Yes, he will require a special adopter, someone with a huge heart who is willing to train him a little differently. (In fact, he needs to go to someone with herding dog experience who will know how to handle all his energy and his massive brain. This dog isn't going to just lounge on the couch all day.)
Those pity people who first meet him don't see that he's so smart and loving and athletic. When you realize how ecstatic he is because he found YOU, your heart will melt.
But then there are people who love him immediately. They think it's awesome how he navigates the room or finds his people or throws himself full-tilt at Brodie when he senses him running past. (Brodie isn't in love with the idea, but seems to sense that he has to be extra nice to the little guy and will tolerate all his antics.)
Of course there have been so many times when I have thought there is no way I can do this, like when he woke up from a nap one day right when I started my morning conference call. I normally would've scooped him outside to potty but it was my turn to talk. Of course he squatted and peed in his pen just as I started to speak. I tried to keep my cool as I picked him up and tried to clean his crate. But he started yelling (deaf dogs can't hear themselves so they are extremely LOUD) and nipping me and I couldn't hold him and the phone and the paper towels so I just 'fessed up to my coworkers. Fortunately, they are all dog people and laughed. (Although my editor checked in on me later, saying my voice kept getting higher and higher as I talked.)

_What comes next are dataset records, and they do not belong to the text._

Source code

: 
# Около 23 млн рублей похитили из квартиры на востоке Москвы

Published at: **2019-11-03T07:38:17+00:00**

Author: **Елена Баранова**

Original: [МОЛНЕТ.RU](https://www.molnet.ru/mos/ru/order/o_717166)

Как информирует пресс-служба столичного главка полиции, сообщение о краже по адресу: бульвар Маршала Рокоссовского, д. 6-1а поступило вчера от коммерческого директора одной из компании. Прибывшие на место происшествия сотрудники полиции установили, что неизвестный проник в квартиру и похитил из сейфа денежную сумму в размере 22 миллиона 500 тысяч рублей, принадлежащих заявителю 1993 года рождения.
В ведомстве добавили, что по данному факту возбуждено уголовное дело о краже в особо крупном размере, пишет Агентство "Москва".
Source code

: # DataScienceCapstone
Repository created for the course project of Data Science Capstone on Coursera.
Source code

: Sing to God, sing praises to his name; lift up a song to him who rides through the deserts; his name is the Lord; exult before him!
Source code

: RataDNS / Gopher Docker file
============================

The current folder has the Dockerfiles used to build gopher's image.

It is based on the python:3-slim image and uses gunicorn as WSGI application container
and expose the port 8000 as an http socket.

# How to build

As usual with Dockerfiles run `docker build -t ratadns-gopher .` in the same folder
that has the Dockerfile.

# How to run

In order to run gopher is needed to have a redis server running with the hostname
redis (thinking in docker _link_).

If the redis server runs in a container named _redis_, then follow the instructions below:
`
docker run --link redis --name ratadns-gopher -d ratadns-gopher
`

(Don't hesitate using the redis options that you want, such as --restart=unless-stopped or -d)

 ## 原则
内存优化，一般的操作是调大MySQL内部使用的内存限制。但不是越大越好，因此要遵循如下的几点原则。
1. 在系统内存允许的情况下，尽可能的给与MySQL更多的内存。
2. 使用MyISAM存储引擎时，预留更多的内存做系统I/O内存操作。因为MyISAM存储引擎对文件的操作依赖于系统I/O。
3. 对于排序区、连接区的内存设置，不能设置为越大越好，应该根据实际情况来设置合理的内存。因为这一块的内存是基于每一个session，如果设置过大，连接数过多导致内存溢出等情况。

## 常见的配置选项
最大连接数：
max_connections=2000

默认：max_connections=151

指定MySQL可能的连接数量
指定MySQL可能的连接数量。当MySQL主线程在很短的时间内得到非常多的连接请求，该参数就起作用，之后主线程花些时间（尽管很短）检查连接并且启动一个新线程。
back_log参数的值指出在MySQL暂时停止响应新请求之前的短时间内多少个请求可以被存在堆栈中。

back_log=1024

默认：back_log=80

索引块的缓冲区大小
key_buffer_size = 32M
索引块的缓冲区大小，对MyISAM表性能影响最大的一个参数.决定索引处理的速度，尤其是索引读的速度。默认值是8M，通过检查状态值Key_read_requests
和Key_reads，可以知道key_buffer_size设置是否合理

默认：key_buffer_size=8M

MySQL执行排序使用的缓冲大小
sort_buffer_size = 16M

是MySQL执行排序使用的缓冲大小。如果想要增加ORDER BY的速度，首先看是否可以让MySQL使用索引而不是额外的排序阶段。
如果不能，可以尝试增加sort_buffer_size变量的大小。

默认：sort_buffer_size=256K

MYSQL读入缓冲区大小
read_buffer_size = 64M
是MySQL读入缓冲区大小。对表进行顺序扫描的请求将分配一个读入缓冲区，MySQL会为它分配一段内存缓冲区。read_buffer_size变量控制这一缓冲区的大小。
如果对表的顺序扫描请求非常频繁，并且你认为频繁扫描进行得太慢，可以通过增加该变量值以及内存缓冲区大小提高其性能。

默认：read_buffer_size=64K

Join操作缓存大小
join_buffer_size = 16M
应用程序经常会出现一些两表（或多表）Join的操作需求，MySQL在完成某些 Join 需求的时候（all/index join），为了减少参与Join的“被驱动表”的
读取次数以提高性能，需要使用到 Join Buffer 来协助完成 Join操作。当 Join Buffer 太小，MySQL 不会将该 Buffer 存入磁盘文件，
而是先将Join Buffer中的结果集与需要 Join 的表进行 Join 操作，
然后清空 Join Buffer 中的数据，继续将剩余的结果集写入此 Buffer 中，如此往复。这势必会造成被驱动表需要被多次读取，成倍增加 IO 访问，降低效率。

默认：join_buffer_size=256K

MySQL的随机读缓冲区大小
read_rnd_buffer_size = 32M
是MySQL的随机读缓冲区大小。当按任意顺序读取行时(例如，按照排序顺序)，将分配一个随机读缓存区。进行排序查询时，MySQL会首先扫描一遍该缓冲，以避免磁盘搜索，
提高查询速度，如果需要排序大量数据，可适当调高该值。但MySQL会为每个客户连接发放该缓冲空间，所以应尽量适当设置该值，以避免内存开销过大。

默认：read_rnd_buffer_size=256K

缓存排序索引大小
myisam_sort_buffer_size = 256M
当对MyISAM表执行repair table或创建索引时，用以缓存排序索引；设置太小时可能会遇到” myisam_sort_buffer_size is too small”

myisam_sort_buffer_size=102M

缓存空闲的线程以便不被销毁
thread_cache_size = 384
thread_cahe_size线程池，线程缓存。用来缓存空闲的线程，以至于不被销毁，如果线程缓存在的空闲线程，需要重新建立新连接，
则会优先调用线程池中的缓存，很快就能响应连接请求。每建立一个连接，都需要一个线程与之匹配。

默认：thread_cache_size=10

But I've found lots of resources online including the experts at Deaf Dogs Rock and Keller's Cause who have great training videos and support blogs and I keep pestering Poet's Vision, a Canadian rescue that deals exclusively with deaf and blind Aussies.
When Shawn posted the video above of Whibbles learning to sit, her Snooty fans were so kind, saying supportive things to Whibbles and to his foster mom, cheering us on from afar. You don't know how much that means when it's bedtime (for me) and Whibbles is still running laps around the living room, convinced there are invisible sheep that need to be gathered before he can go to sleep.
No, it's not always easy. But that's because puppies aren't easy. They are squirming, pooping, biting little balls of hellfire that we forgive because they fall asleep in our laps and wag their tails when they know we are near.